*Extrait source*
▬▬▬▬▬▬▬▬▬▬
Un concept ambitieux qui cache un James Bond délavé

Je dois avouer que je n'avais pas vraiment envie de voir ce film, notamment à cause de la bande-annonce que j'avais trouvé sans intérêt et pour (un peu) mon petit côté anti-conformiste, mais les circonstances (je sortais pille à l'heure du début de séance de ce Tenet) et la curiosité aidant, j'ai finalement sauté le pas et à ma grande surprise l'expérience n'a pas été si désagréable que prévue. Mieux même, le film s'est révélé assez divertissant alors que ce que je m'étais fait royalement chier devant Batman, Le prestige ou Inception (Memento en revanche était sympathique bien que manquant comme les autres films de chaleur humaine). Ni vraiment détracteur, ni admirateur de Nolan (je me fous généralement de qui joue ou réalise un film, ce qui compte est le résultat), je pense ne pas avoir abordé ce film avec des attentes fortement teintées de sentimentalisme ou des prophéties auto-réalisatrices comme "c'est compliqué", etc.


En réalité même, Tenet est un film assez explicite et je m'étonne ainsi de lire que ce serait un film "incompréhensible" ou "tordu". Au contraire, non seulement les concepts scénaristiques


de la poule avant l'oeuf,


et du retournement de situation (attention spoil)


en fait tu t'es recruté toi-même


sont ultra classiques, mais en sus le cinéaste recolle dans la deuxième partie tous les morceaux précédemment montrés, ne laissant tout au plus que des cafouillages graphiques ou ellipses sasn importance comme trous à combler. Alors pourquoi certains trouvent ce film "compliqué" ? Je pense tout simplement que beaucoup de personnes se focalisent trop sur les détails et y accordent beaucoup de crédit. Or, il est assez manifeste que beaucoup de choses dans ce film ne tiennent tout simplement pas la route ou sont volontairement floutées car elles n'existent tout simplement pas sur le script. Rien que physiquement le principe de l'inversion est représenté de façon très souvent incohérente...ce sur quoi je n'ai personnellement rien à redire puisque je préfère un film qui construit bien globalement sa logique(et qui reste regardable !) même si les détails ne tiennent pas totalement plutôt qu'un film qui essaie de tout justifier et finit au contraire comme une bouillie abracadabrante.
▬▬▬▬▬▬▬▬▬▬
*Entrées listées*
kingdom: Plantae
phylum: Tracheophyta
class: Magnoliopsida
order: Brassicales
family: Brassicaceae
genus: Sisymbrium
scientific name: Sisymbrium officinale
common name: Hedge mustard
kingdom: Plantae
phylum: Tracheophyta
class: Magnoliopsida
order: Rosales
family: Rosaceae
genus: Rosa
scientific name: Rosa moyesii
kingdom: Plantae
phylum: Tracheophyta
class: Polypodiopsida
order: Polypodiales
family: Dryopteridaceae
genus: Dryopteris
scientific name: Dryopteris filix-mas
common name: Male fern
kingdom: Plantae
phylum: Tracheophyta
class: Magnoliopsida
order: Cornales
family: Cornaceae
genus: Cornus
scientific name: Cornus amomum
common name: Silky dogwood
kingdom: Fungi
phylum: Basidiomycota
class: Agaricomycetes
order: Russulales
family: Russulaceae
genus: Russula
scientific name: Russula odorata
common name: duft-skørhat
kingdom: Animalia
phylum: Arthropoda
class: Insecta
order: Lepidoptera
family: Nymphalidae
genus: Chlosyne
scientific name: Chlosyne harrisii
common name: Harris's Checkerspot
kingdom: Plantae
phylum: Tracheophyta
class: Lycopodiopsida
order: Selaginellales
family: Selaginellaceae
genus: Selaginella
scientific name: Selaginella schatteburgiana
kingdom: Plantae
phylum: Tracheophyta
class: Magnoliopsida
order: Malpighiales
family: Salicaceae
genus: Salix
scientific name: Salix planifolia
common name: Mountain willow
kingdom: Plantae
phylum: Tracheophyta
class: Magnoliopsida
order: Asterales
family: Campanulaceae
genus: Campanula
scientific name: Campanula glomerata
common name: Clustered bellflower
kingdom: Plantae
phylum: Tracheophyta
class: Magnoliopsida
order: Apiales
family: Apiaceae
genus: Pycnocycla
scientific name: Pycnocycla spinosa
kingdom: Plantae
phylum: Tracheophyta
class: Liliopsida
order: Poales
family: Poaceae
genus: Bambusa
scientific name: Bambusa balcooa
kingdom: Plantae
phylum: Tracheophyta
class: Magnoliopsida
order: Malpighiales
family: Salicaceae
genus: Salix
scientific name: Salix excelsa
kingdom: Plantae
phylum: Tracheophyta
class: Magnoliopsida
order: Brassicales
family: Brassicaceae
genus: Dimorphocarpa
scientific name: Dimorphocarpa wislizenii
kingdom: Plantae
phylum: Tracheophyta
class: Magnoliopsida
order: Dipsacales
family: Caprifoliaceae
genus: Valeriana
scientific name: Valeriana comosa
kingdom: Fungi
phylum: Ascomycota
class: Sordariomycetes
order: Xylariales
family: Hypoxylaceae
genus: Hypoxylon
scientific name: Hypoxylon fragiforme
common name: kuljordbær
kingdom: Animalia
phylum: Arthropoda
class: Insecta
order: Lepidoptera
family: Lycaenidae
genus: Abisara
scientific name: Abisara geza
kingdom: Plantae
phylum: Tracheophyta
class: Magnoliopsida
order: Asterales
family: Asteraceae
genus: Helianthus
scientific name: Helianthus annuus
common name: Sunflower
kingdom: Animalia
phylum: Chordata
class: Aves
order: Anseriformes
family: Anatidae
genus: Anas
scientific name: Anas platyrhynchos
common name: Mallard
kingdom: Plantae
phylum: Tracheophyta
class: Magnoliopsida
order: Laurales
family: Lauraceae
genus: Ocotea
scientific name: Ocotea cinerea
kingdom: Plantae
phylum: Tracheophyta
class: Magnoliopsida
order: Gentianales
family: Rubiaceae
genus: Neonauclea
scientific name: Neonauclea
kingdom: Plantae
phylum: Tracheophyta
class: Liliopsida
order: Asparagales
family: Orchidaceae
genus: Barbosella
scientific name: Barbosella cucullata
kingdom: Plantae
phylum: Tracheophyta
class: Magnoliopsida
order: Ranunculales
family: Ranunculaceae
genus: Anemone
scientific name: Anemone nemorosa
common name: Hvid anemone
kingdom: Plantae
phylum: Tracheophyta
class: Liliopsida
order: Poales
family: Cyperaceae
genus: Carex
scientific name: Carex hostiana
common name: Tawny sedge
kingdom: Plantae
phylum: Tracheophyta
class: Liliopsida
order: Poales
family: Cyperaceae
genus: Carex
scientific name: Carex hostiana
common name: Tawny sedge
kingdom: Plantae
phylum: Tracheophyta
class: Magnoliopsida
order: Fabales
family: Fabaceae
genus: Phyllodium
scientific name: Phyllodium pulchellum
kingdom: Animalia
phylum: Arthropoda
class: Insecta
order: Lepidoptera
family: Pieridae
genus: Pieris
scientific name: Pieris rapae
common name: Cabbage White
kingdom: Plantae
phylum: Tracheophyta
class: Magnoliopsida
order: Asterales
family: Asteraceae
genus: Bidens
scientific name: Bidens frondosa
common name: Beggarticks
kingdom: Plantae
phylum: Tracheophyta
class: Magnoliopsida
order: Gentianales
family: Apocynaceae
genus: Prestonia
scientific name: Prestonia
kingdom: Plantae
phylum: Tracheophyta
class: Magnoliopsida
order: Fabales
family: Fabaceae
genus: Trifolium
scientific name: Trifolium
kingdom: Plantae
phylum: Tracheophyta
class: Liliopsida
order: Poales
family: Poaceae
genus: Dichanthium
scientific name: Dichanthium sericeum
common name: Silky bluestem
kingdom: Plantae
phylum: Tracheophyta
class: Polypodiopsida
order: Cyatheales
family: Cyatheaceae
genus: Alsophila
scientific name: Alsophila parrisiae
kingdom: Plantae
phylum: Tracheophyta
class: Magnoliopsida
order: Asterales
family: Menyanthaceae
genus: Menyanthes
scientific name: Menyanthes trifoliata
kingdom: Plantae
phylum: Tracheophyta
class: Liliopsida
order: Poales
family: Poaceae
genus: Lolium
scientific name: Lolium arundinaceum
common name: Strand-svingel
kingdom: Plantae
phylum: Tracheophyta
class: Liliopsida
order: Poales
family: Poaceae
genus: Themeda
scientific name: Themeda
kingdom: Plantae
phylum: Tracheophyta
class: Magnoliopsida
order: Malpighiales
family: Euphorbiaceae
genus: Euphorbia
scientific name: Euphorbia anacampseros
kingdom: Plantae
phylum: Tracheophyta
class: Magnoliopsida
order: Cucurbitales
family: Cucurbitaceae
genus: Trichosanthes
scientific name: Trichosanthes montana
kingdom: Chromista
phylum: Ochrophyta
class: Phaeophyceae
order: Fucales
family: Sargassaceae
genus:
▬▬▬▬▬▬▬▬▬▬
*Travail à faire*
a: Dans la critique de Tenet, substitue "principes" à "concepts" et réécris le passage qui commence à "En réalité même, Tenet" et se termine à "situation (attention spoil)".
b: Présente sous forme de liste JSON de chaînes, une chaîne par ligne et sans lignes vides, uniquement les lignes des entrées, en partant du début des entrées et en terminant par la ligne qui contient "genus: Chlosyne", celle-ci comprise.

*Réponses attendues*
a:
En réalité même, Tenet est un film assez explicite et je m'étonne ainsi de lire que ce serait un film "incompréhensible" ou "tordu". Au contraire, non seulement les principes scénaristiques


de la poule avant l'oeuf,


et du retournement de situation (attention spoil)

b:
[
  "kingdom: Plantae",
  "phylum: Tracheophyta",
  "class: Magnoliopsida",
  "order: Brassicales",
  "family: Brassicaceae",
  "genus: Sisymbrium",
  "scientific name: Sisymbrium officinale",
  "common name: Hedge mustard",
  "kingdom: Plantae",
  "phylum: Tracheophyta",
  "class: Magnoliopsida",
  "order: Rosales",
  "family: Rosaceae",
  "genus: Rosa",
  "scientific name: Rosa moyesii",
  "kingdom: Plantae",
  "phylum: Tracheophyta",
  "class: Polypodiopsida",
  "order: Polypodiales",
  "family: Dryopteridaceae",
  "genus: Dryopteris",
  "scientific name: Dryopteris filix-mas",
  "common name: Male fern",
  "kingdom: Plantae",
  "phylum: Tracheophyta",
  "class: Magnoliopsida",
  "order: Cornales",
  "family: Cornaceae",
  "genus: Cornus",
  "scientific name: Cornus amomum",
  "common name: Silky dogwood",
  "kingdom: Fungi",
  "phylum: Basidiomycota",
  "class: Agaricomycetes",
  "order: Russulales",
  "family: Russulaceae",
  "genus: Russula",
  "scientific name: Russula odorata",
  "common name: duft-skørhat",
  "kingdom: Animalia",
  "phylum: Arthropoda",
  "class: Insecta",
  "order: Lepidoptera",
  "family: Nymphalidae",
  "genus: Chlosyne"
]